APPLY WHAT YOU READ »
1 > In the essay excerpt on parades and the multitude, what increased in Rio de Janeiro ahead of the 2016 Olympic Games?
2 > Please extend the essay excerpt on parades and the multitude, picking up right after its final sentence.

TEXT EXCERPT »
_ _ _ _

Lygia Pape, Divisor (1968)

These poetic formulations of individuated bodies moving through space call to mind Spinoza’s conception of the multitude: a notion of a population “that has not entered into a social contract with a sovereign political body, such that individuals retain the capacity for political self-determination.”

The multitude distinguishes between the homogenous droning mob (the parade at its worst) and a variegated omni-directional collective of subjects (the parade at its best). The multitude resists classification, especially that which would strip agency from its constituents and mask the plurality of the colonized body politic that Gayatri Spivak warns against.

Evandro Teixeira, Passeata dos cem mil (March of the One Hundred Thousand) (1968). The sign reads “DOWN WITH THE DICTATORSHIP, POWER TO THE PEOPLE.”

V.

While in Rio de Janeiro visiting family in the summer leading up to the 2016 Olympic Games, I witnessed the carioca spirit of life lived in public in full bloom. The city was a flurry of bodies, even more so than usual. The Olympics and previous FIFA World Cup had set into motion a wave of changes to civic life, though these changes largely sidestepped any serious structural redevelopment. Military presence increased. Poverty and crime were displaced rather than eradicated, exacerbating a widening disparity between the abject poor and the excessively rich. Many never experienced any of the so-called benefits that the Games promised.

_ _ _ _

DATA BLOCK »
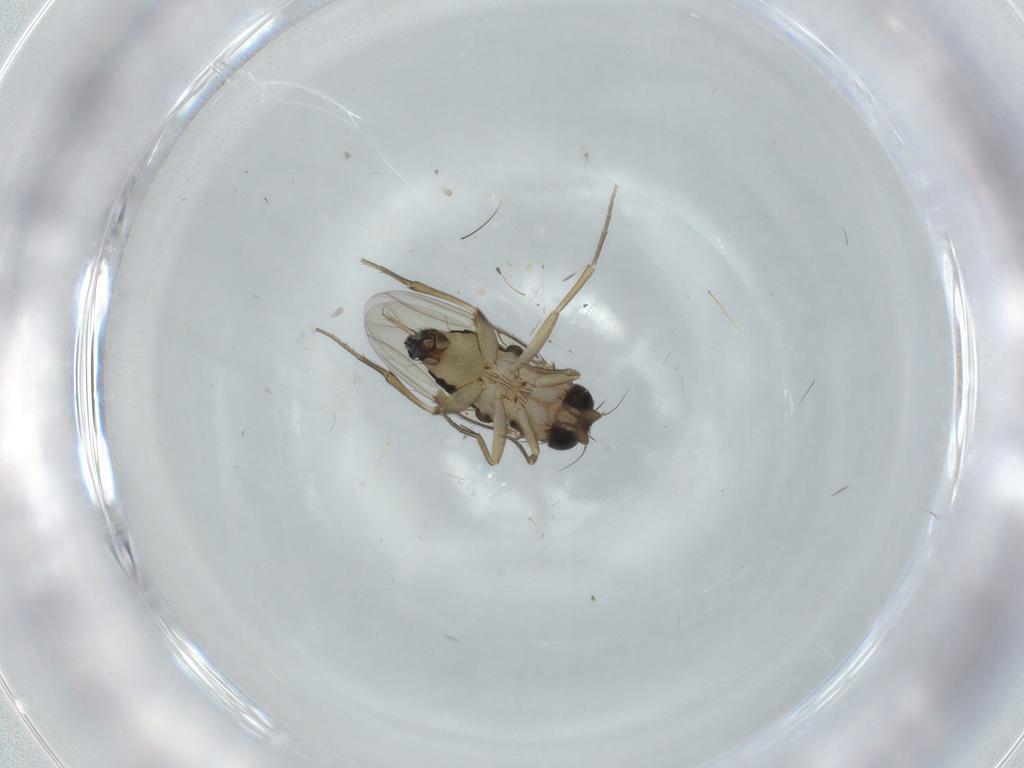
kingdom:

_ _ _ _

RESPONSES BY TASK »
1 > Military presence.

2 >
One day on my way back home from the store, I watched as a demonstration materialized at a nearby square. Protesters handed out stickers and literature to onlookers with phrases like “A LUTA NÃO VAI PARAR” (THE FIGHT WILL NOT STOP). Banners announced a new honorific for the Olympics as “os Jogos da Exclusão”, or, the Exclusion Games. Soon hundreds had gathered in the square and began marching down a street that would eventually lead them to the Opening Ceremonies. I joined them along with other bystanders and walked until the crowd passed in front my grandma’s apartment. As I watched from her window a few floors up, the protest ballooned to thousands of paraders. I don’t remember when it ended, or if it ever did.

An Olympic Games protester at Praça Sáenz Peña in the neighborhood of Tijuca, Rio de Janeiro.

In fact, the protest continues today—most recently as a resistance to the very real threat of a return to fascist military rule. In many ways, the protests in Rio are the embodiment of the frenzy already present in the city: a collision of the urban and the non-urban, the private and the public (these two switch places often). Plants stack on top of plants, buildings on top of buildings on top of mountains, bars and bakeries occupy every corner with people spilling out, all kinds, black, brown, and white, rich and poor, millions of them—a “chaotic riot of events and impulses” as Ernesto Neto puts it. The perfect conditions to enable a becoming.

Gracia Barrios, América no invoco tu nombre en vano (1970)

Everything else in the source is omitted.